Un millier. C’est aujourd’hui la population des loups en France, qui jadis couvraient 90% du territoire français. Ils avaient complètement disparus au XXème siècle et pourtant, les revoilà. D’Italie, les loups ont franchis la frontière suisse pour ensuite venir s’installer dans l’Est de la France. Il s’agit là d’une réintroduction naturelle de l’espèce, qui d’elle-même s’est déplacée pour investir d’autres territoires. Le réseau « Loup-Lynx », créé par l’Office français de la biodiversité, permet la surveillance des deux espèces, l’observation de leurs déplacements et leur recensement.
Cependant, certains animaux ont dû compter sur l’intervention de l’Homme pour rester dans le paysage français. C’est le cas de l’ours, aujourd’hui uniquement présent dans les Pyrénées. C’est grâce à l’association FERUS pour la défense et la sauvegarde des grands prédateurs et à la commune de Melle qu’ont été importés en 2006 des ours slovènes, génétiquement proches des ours pyrénéens. Ils sont passés de 5 individus en 1995 à 83 en 2023 : un plan d’action national est mobilisé pour la sauvegarde de l’espèce jusqu’en 2028.
Les aigles ne font pas exception, mais subissent la règle. Un pygargue femelle a été tué par balle en mai 2024 par deux chasseurs, alors même qu’elle venait d’être relâchée dans le cadre d’un programme de réintroduction de l’espèce. Ce n’est donc pas parce qu’un animal est protégé par la loi qu’il en devient intouchable.

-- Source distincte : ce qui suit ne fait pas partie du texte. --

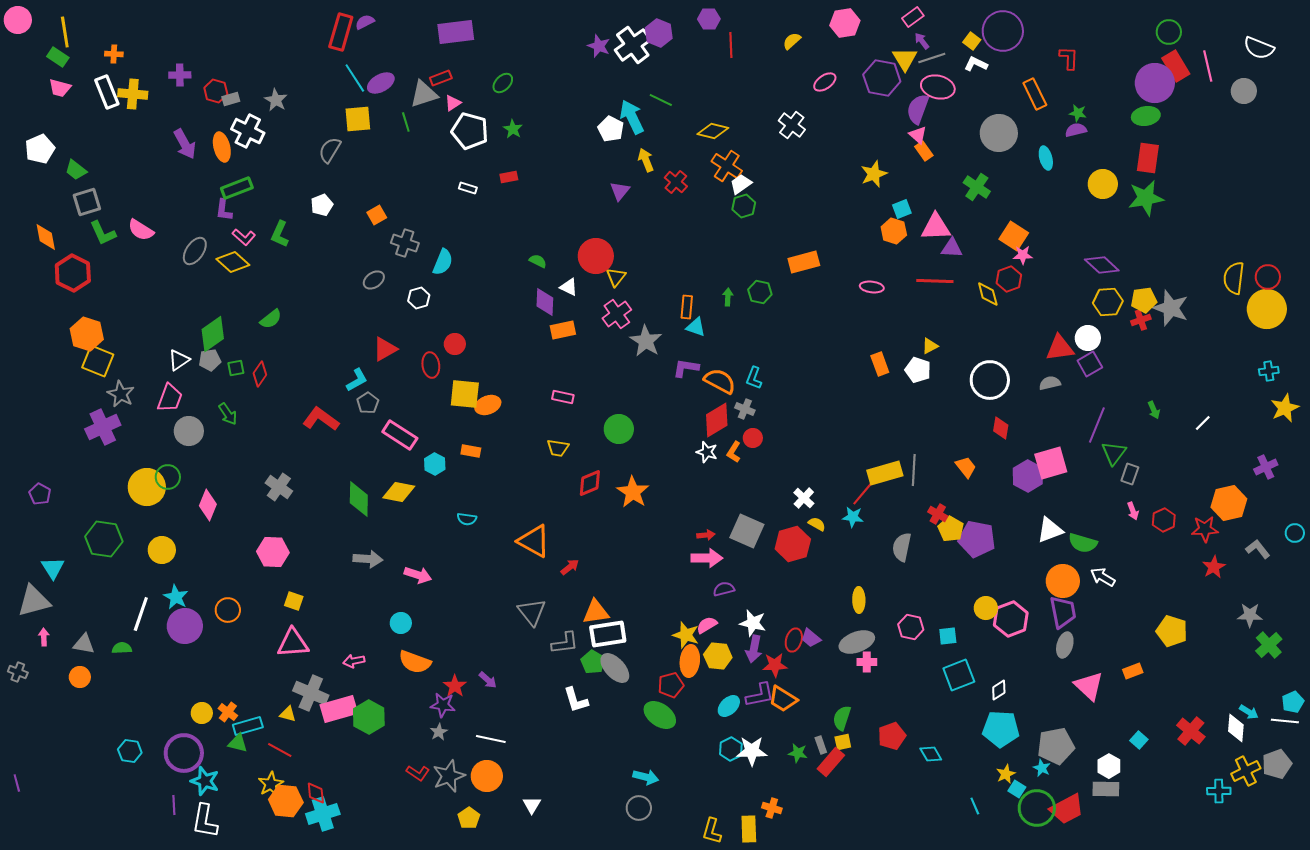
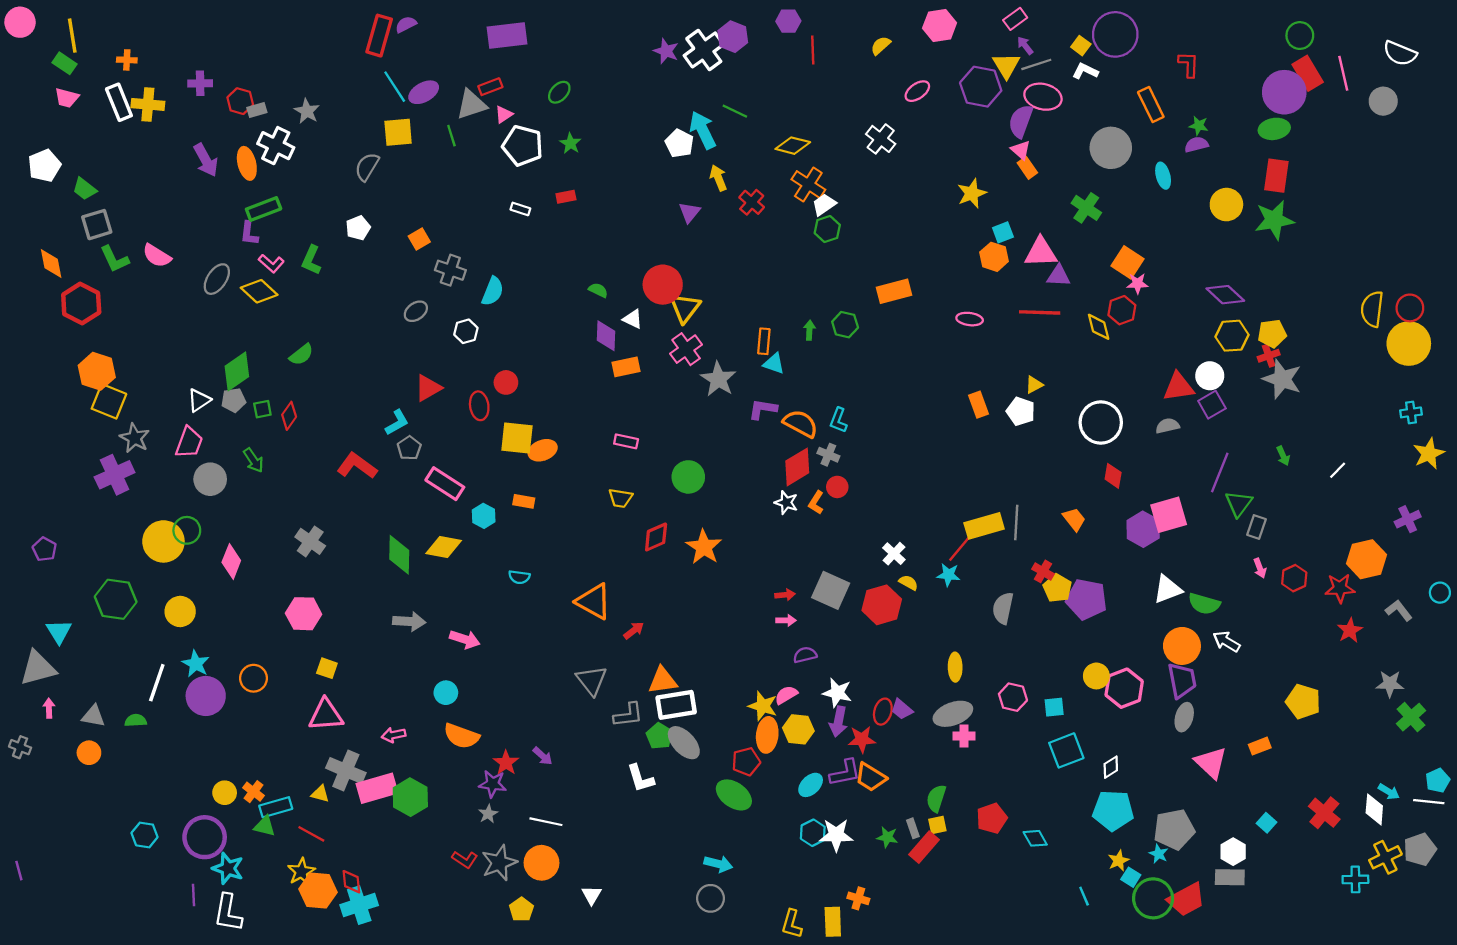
yellow triangle: (616, 277) -> (685, 308), size x1.4
gray star: (1171, 308) -> (1282, 379), moved
pink arrow: (707, 558) -> (786, 620), size x0.6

…Mais tout de même en danger
L’Homme est à la fois le gardien et le bourreau. En effet, les grands prédateurs n’ont qu’une seule espèce à craindre, que cela relève de la chasse ou de l’accident, comme l’illustre la première cause de mortalité du lynx : la collision automobile, suivi par le braconnage. Pour ce qui relève de la circulation routière, l’association Férus propose gratuitement des panneaux de signalisation « spécial lynx » pour avertir les automobilistes du danger de collision et les inciter à ralentir. Toutefois, c’est à l’administration française de valider ces panneaux et de trancher pour le ralentissement de la limite de vitesse sur certains tronçons.
Reste l’éternelle querelle entre les défenseurs des espèces protégées et les éleveurs. 2024 est la première année où la population lupine est en baisse, venant mettre de l’huile sur le feu du Plan national d’action sur le Loup 2024-2029. En effet, des associations telles que WWF voit dans cette décroissance une conséquence directe des tirs autorisés à la hauteur de 19% de la population de loups.
« Il ne peut pas y avoir de cohabitation saine entre élevage et loups s'il n'y a pas de réduction importante de l'espèce ! » Thierry Coste, représentant de la Fédération Nationale des chasseurs
Montagnes et Moutons
Pour les éleveurs, le loup est une menace tapie dans l’ombre. Malgré les nombreuses mesures de protection (chiens de berger, parcs de regroupement, effaroucheur…), l’attaque est toujours possible et l’assaillant rusé. On dénombre plusieurs milliers de bétail attaqués chaque année. L’indemnisation des bêtes ayant été revus à la hausse, le traumatisme reste cependant présent pour ceux ayant subis des pertes. Le loup est une espèce « strictement protégée » dans l’Union européenne mais le nouveau Plan loup évoque la possibilité de revoir son statut, au ravissement des chasseurs et au grand damne des protecteurs lupins… Un équilibre semble alors à trouver, pour qu’entre l’Homme et l’Animal, chacun retrouve sa place.
De la vie urbaine à la vie sauvage, il n’y a donc qu’un pas. Le territoire se partage, entre l’Homme et l’Animal, en quête d’un équilibre. Chacun doit trouver sa place dans l’écosystème. Il nous faut coexister en somme, comme cela fût, comme cela sera.